▶ [WHAT YOU WILL DO]: Please reproduce all of the material below, renaming "Condor Shop" to "Condor Store" and leaving every other line as it is.

======== AVAILABLE DATA ========

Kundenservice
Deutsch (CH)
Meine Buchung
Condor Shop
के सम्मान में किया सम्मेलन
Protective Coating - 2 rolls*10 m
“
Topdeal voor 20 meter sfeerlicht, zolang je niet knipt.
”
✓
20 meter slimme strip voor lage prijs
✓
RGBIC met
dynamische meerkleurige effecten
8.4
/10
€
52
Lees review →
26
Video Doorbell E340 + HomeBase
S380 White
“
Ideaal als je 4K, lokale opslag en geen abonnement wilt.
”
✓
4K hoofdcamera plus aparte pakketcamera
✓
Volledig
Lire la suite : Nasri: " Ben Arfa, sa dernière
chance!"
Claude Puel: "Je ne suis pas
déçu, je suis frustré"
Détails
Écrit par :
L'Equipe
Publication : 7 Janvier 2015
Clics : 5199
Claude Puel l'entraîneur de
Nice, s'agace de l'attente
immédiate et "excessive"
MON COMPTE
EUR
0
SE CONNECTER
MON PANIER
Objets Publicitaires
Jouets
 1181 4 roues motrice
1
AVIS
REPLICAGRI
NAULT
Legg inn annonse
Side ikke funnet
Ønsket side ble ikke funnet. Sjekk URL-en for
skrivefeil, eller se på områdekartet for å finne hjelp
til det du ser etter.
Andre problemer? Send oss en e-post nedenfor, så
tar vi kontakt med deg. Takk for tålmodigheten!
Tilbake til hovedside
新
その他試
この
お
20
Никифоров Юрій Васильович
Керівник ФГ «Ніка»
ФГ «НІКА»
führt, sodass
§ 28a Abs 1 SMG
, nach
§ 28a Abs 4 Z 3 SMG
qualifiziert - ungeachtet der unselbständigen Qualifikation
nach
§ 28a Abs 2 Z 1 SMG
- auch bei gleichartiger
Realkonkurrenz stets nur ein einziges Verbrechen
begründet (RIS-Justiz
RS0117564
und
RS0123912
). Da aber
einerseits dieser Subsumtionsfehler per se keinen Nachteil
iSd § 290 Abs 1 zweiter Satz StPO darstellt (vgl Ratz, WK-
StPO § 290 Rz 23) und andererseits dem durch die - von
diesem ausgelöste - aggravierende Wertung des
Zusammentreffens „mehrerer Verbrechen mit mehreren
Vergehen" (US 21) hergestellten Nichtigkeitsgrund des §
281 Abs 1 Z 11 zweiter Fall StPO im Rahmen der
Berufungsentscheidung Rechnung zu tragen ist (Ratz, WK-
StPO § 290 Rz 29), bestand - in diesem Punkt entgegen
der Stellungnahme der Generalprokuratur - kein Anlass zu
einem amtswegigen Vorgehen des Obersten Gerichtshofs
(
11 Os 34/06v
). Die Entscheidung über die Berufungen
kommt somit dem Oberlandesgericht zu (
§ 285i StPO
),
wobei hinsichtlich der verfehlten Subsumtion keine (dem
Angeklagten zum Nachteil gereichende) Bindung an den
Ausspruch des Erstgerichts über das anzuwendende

========

▶ [OUTPUT FOR THIS EXERCISE]:
Kundenservice
Deutsch (CH)
Meine Buchung
Condor Store
के सम्मान में किया सम्मेलन
Protective Coating - 2 rolls*10 m
“
Topdeal voor 20 meter sfeerlicht, zolang je niet knipt.
”
✓
20 meter slimme strip voor lage prijs
✓
RGBIC met
dynamische meerkleurige effecten
8.4
/10
€
52
Lees review →
26
Video Doorbell E340 + HomeBase
S380 White
“
Ideaal als je 4K, lokale opslag en geen abonnement wilt.
”
✓
4K hoofdcamera plus aparte pakketcamera
✓
Volledig
Lire la suite : Nasri: " Ben Arfa, sa dernière
chance!"
Claude Puel: "Je ne suis pas
déçu, je suis frustré"
Détails
Écrit par :
L'Equipe
Publication : 7 Janvier 2015
Clics : 5199
Claude Puel l'entraîneur de
Nice, s'agace de l'attente
immédiate et "excessive"
MON COMPTE
EUR
0
SE CONNECTER
MON PANIER
Objets Publicitaires
Jouets
 1181 4 roues motrice
1
AVIS
REPLICAGRI
NAULT
Legg inn annonse
Side ikke funnet
Ønsket side ble ikke funnet. Sjekk URL-en for
skrivefeil, eller se på områdekartet for å finne hjelp
til det du ser etter.
Andre problemer? Send oss en e-post nedenfor, så
tar vi kontakt med deg. Takk for tålmodigheten!
Tilbake til hovedside
新
その他試
この
お
20
Никифоров Юрій Васильович
Керівник ФГ «Ніка»
ФГ «НІКА»
führt, sodass
§ 28a Abs 1 SMG
, nach
§ 28a Abs 4 Z 3 SMG
qualifiziert - ungeachtet der unselbständigen Qualifikation
nach
§ 28a Abs 2 Z 1 SMG
- auch bei gleichartiger
Realkonkurrenz stets nur ein einziges Verbrechen
begründet (RIS-Justiz
RS0117564
und
RS0123912
). Da aber
einerseits dieser Subsumtionsfehler per se keinen Nachteil
iSd § 290 Abs 1 zweiter Satz StPO darstellt (vgl Ratz, WK-
StPO § 290 Rz 23) und andererseits dem durch die - von
diesem ausgelöste - aggravierende Wertung des
Zusammentreffens „mehrerer Verbrechen mit mehreren
Vergehen" (US 21) hergestellten Nichtigkeitsgrund des §
281 Abs 1 Z 11 zweiter Fall StPO im Rahmen der
Berufungsentscheidung Rechnung zu tragen ist (Ratz, WK-
StPO § 290 Rz 29), bestand - in diesem Punkt entgegen
der Stellungnahme der Generalprokuratur - kein Anlass zu
einem amtswegigen Vorgehen des Obersten Gerichtshofs
(
11 Os 34/06v
). Die Entscheidung über die Berufungen
kommt somit dem Oberlandesgericht zu (
§ 285i StPO
),
wobei hinsichtlich der verfehlten Subsumtion keine (dem
Angeklagten zum Nachteil gereichende) Bindung an den
Ausspruch des Erstgerichts über das anzuwendende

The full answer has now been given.